(SUPPLIED MATERIAL)
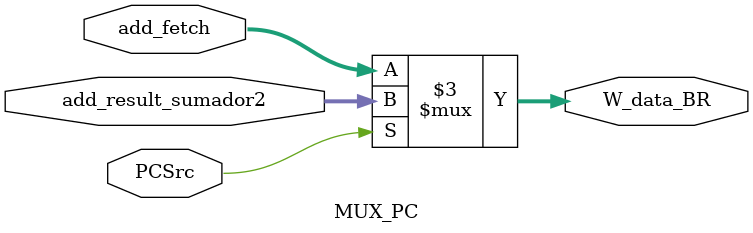
<source format=v>
module MUX_PC (
	input [31:0] add_fetch,
	input [31:0] add_result_sumador2,
	input PCSrc,
	output reg [31:0] W_data_BR
);

always @* begin
	if (PCSrc) begin
		W_data_BR <= add_result_sumador2;
	end
	else begin
		W_data_BR <= add_fetch;
	end
end

endmodule


</source>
(End SUPPLIED MATERIAL)
● **REQUIRED WORK**: Could every entry above be printed again exactly, images excluded?

● **SOLUTION BELOW**:
<source format=v>
module MUX_PC (
	input [31:0] add_fetch,
	input [31:0] add_result_sumador2,
	input PCSrc,
	output reg [31:0] W_data_BR
);

always @* begin
	if (PCSrc) begin
		W_data_BR <= add_result_sumador2;
	end
	else begin
		W_data_BR <= add_fetch;
	end
end

endmodule


</source>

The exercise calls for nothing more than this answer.